Generating_MILP_Model
Generating_MILP_Model_for_6round_Xoodyak.py: is meant to build the MILP model for 6-round and search for 31 cube variable and also solve the built MILP model
MILP_Model_for_6round_Xoodyak.lp: is the MILP model built by the python file "Generating_MILP_Model_for_6round_Xoodyak.py"
MILP_Model_for_6round_Xoodyak.sol: is the solution file of "MILP_Model_for_6round_Xoodyak.lp", solved by the Gurobi
Generating_MILP_Model_for_7round_Xoodyak.py: is meant to build the MILP model for 7-round and search for 63 cube variable and also solve the built MILP model
MILP_Model_for_7round_Xoodyak.lp: is the MILP model built by the python file "Generating_MILP_Model_for_7round_Xoodyak.py"

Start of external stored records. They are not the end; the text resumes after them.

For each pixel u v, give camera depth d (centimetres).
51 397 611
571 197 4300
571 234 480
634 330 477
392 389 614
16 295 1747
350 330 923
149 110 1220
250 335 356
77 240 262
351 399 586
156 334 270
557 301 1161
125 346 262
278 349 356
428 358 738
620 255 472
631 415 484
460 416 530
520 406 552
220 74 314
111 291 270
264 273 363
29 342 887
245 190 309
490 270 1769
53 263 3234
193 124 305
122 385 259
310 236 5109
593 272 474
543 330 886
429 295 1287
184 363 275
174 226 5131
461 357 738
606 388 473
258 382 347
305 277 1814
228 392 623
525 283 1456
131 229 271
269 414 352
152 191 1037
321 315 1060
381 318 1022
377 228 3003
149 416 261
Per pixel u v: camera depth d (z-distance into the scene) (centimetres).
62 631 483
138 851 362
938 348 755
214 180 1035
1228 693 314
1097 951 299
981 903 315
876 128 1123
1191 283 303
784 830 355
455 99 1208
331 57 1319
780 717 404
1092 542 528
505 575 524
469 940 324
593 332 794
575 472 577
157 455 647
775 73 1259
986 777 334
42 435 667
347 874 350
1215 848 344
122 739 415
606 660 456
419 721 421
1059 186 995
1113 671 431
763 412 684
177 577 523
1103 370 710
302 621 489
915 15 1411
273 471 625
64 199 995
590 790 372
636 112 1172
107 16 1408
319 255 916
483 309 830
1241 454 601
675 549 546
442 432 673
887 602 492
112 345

MILP_Model_for_7round_Xoodyak.sol: is the solution file of "MILP_Model_for_7round_Xoodyak.lp", solved by the Gurobi
Key_Recovery_experiments_for_6round
Key_recovery_on_6round_Xoodyak.cpp: is meant to recover the key-bit k67 + k90 + k104 + k195 + k218 + k323 + k346 according to Table 2 on the paper. First a random Key is generated, then by knowing the correct value of k67 + k90 + k104 + k195 + k218 + k323 + k346 , all of the bit-values of 0 and 1 in the position A[0][2][21] is tested. For the correct value we will have zero cube sums.
Verifing_Correctness_of_Cube_Vars_for_6round: is meant to verify the correctness of the cube variables in table 2 and proving that different keys has no influence on having zero cube sums by the obtained cube variables on Table 2.